Hugh’s boundless and good-humored enthusiasm for learning and teaching has
made us all better teachers, scholars and librarians. He has been called variously “a catalyst in
preparing his fellow librarians and the campus community for the electronic
information age,” “an enthusiastic and engaging prophet of change,” and “a great catalyst for the use of
information technology in academic research and teaching.” A colleague in the Library may have captured
it best when he said, “Thinking of Hugh's retirement leaves me sad because
there is literally no one else like him.
He has excelled in the continuing education of his colleagues…Hugh is
conversant with the cutting edge of technology and its application to the flow
of information and on hundreds of occasions he has passed along articles, new
web sites or blogs that advance our understanding.”
Of
course there’s nothing worse than being harangued about
Finally,
it should be noted that Hugh was among those who first saw the shape of the
“Library outside the walls.” In 1997,
which was still the infancy of the Web, he wrote, “The physical setting of
spaces, shelves, work surfaces and computers (in the Library) is just the
matrix. What we do to animate the matrix
is the important thing, and that rests on the outreach of the Library into
classrooms, labs, residences, and the processes of information use that support
teaching and research activities.” In
writing this, Hugh anticipated a wave that gathered force in libraries only recently,
namely the conviction that librarians can no longer sit in their libraries and
wait for the users to come to us. Just
as our collections are now ever-available in cyberspace, so must librarians be
meeting faculty and students where they live, in classrooms, labs, residences
and wherever teaching, learning, and study happen. Certainly Hugh Blackmer is the prototype for
this new sort of peripatetic, ubiquitous, and we hope irresistible, librarian.
It’s
typical of Hugh that he’s departing W&L in the same style as he’s lived
here, by conceiving a new tool to engage emeritus faculty. Hugh has postulated a “virtual geezer box,”
namely a portal for emeritus faculty who’d like to maintain, and extend, their
web presence. Hugh sees our retired
faculty blogging, podcasting, and sharing virtual space with their colleagues
in an online version of the Emeritus Faculty Lounge in Leyburn Library.

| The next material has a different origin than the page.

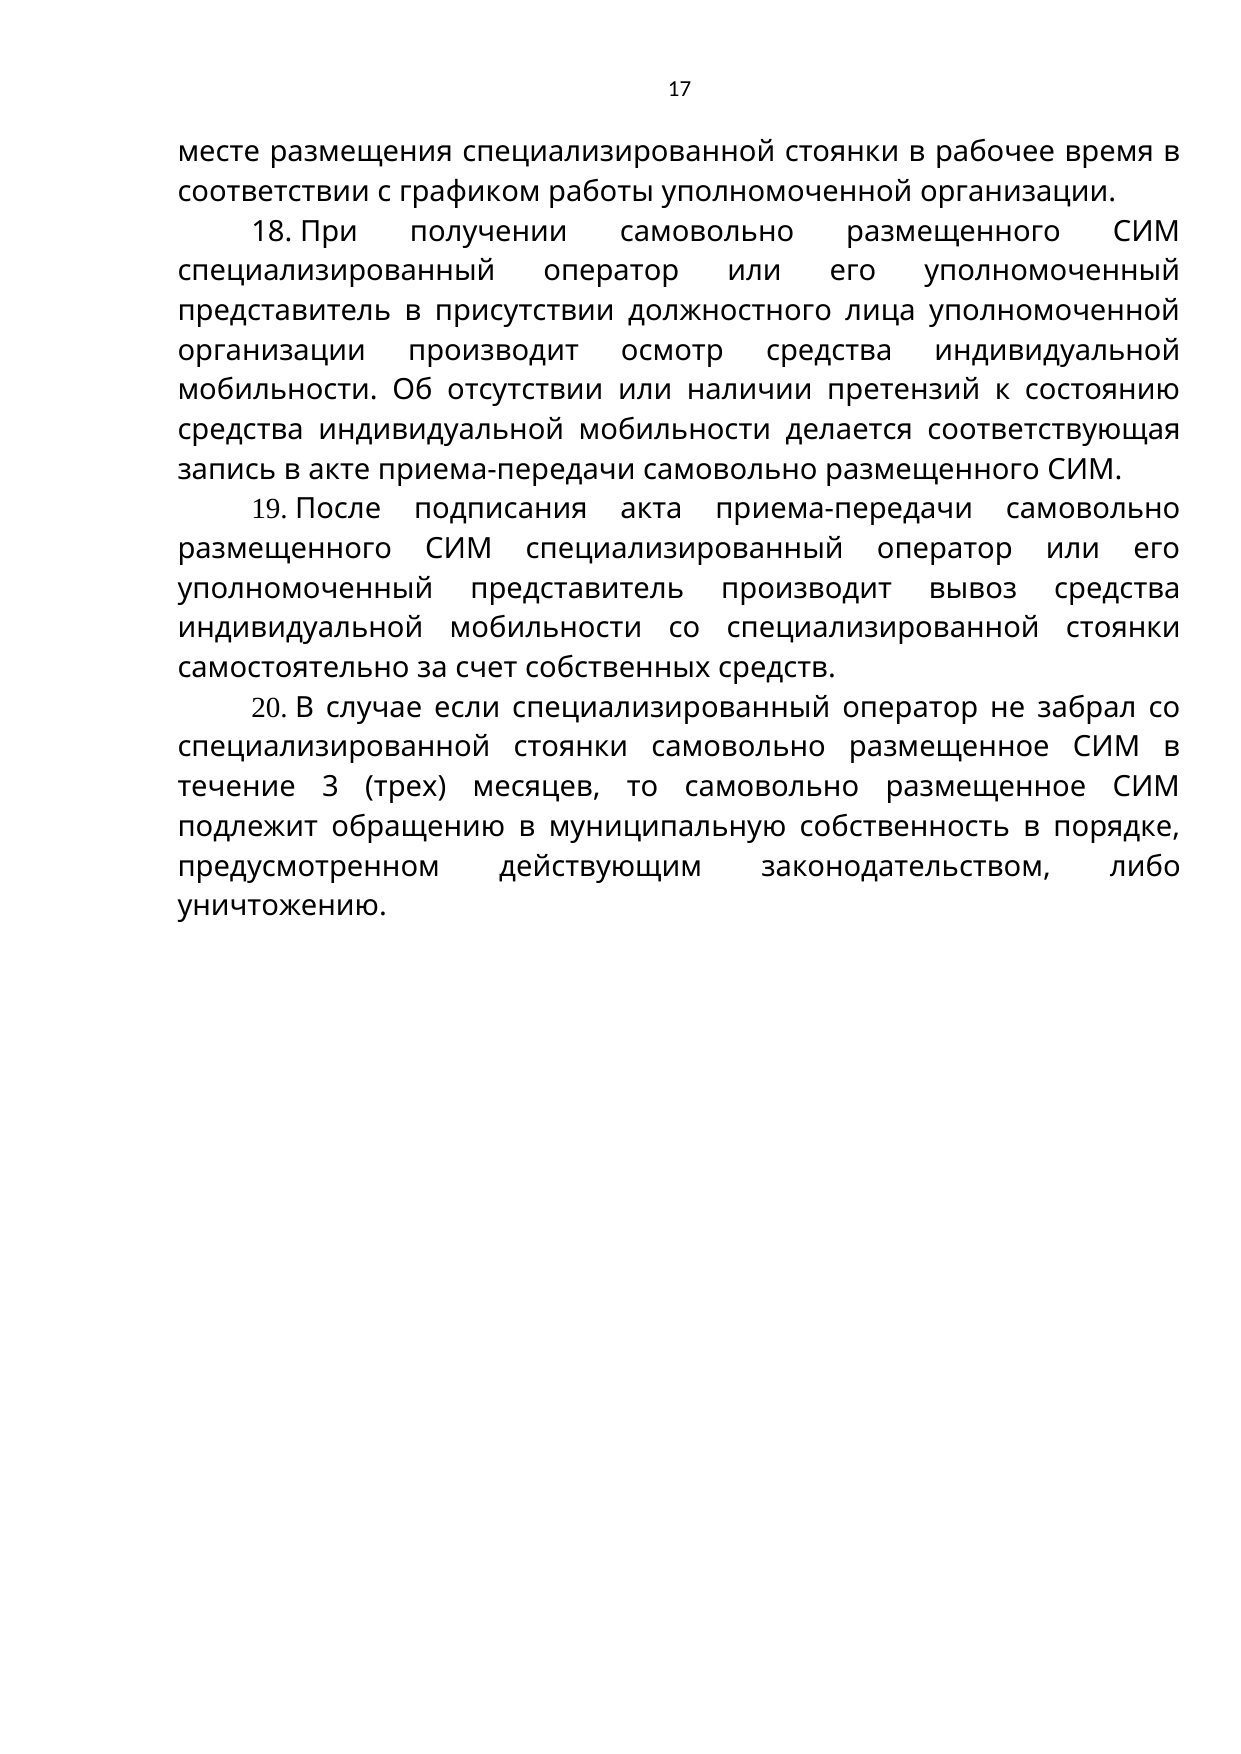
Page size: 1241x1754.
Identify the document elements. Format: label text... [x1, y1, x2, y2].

As Hugh puts it, “I’m only the first of the
retirees who has a substantial web presence, and there will be others. What can we do to preserve and encourage the
repurposing of such digital legacies?...many emeriti
continue to be active researchers, and would probably welcome conduits that
keep alive their connections to the University.” So like Hugh, to see an emerging need, draw
it to our attention, and begin work on a way to meet it! (And so like Hugh, with his enduring wit, to
title it “A Virtual Geezer Box.”)
Hugh,
may your energy never flag and may your curiosity never be entirely
satisfied. All the
best for a long, happy and productive retirement.